You want to charge security for loan drawdowns or provide information for a portfolio swap as quickly and efficiently as possible.
You know there are proprietary solutions available for warehousing and managing large quantities of non-standard data, but once assembled they will still require you or your lawyers to read through the documents in whatever form they are presented, and then extract, analyse and finally report on the data to your finance director, lenders and auditors.
Now suppose that you have a machine-learning application available to you which can do the same job in 15 per cent of the time.
This is not a scenario pulled from thin air; a leading City law firm has road-tested such an AI application and has concluded that a task which might take an experienced lawyer up to five hours can be completed by the app in less than 45 minutes.
Imagine being up against a completion deadline that allows you just enough time to carry out due diligence on a 15 per cent sample of leases in a portfolio.
The AI application can take care of the whole data-set in the same amount of time.
An efficient future
Machine learning and RPA will be the boon to transactional and compliance-based activity in housing associations over the next five years.
But how will the technology help its users to create more value?
Taking just one business-as-usual example – leasehold management – AI apps can ensure that service charge schedules are accurately produced and interpreted, that S20 notices are correctly prepared and served and that landlords will be able to stem the tide of negative cashflows which currently haemorrhage from their rent accounts because of defective execution of inadequate processes.

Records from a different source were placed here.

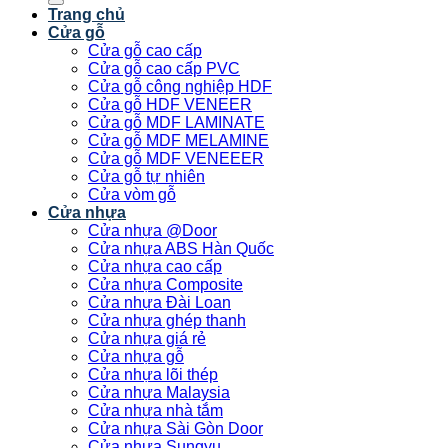
Trang chủ
Cửa gỗ
Cửa gỗ cao cấp
Cửa gỗ cao cấp PVC
Cửa gỗ công nghiệp HDF
Cửa gỗ HDF VENEER
Cửa gỗ MDF LAMINATE
Cửa gỗ MDF MELAMINE
Cửa gỗ MDF VENEEER
Cửa gỗ tự nhiên
Cửa vòm gỗ
Cửa nhựa
Cửa nhựa @Door
Cửa nhựa ABS Hàn Quốc
Cửa nhựa cao cấp
Cửa nhựa Composite
Cửa nhựa Đài Loan
Cửa nhựa ghép thanh
Cửa nhựa giá rẻ
Cửa nhựa gỗ
Cửa nhựa lõi thép
Cửa nhựa Malaysia
Cửa nhựa nhà tắm
Cửa nhựa Sài Gòn Door
Cửa nhựa Sungyu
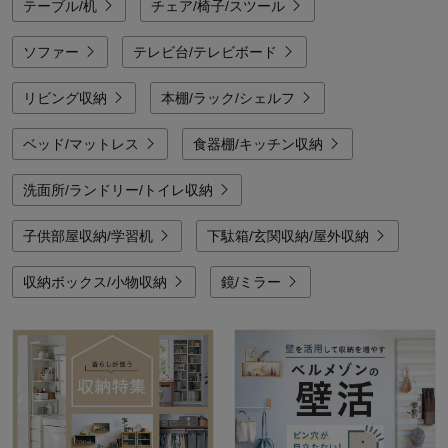
テーブル/机
チェア/椅子/スツール
ソファー
テレビ台/テレビボード
リビング収納
本棚/ラック/シェルフ
ベッド/マットレス
食器棚/キッチン収納
洗面所/ランドリー/トイレ収納
子供部屋収納/学習机
下駄箱/玄関収納/屋外収納
収納ボックス/小物収納
鏡/ミラー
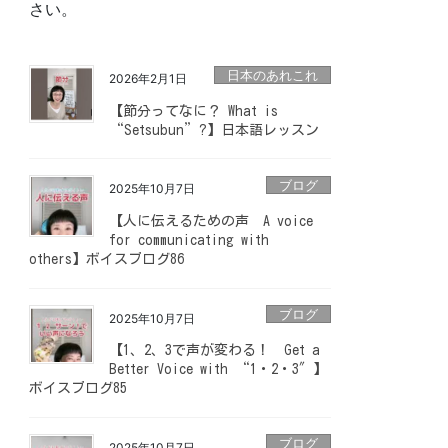
さい。
日本のあれこれ
2026年2月1日
【節分ってなに？ What is
“Setsubun”?】日本語レッスン
ブログ
2025年10月7日
【人に伝えるための声 A voice
for communicating with
others】ボイスブログ86
ブログ
2025年10月7日
【1、2、3で声が変わる！ Get a
Better Voice with “1・2・3″】
ボイスブログ85
ブログ
2025年10月7日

Even truly intelligent machines rely on humans to tell them what they need from them.
AI technology can learn how to replicate, re-perform and extend tasks many times faster than we can.
What robots can’t do is identify the problems that need to be solved, and in future this is how housing association employees will increasingly create value for their organisations and save money for their residents.
David Levenson is the founder and managing director of Coaching Futures and a former housing association finance director.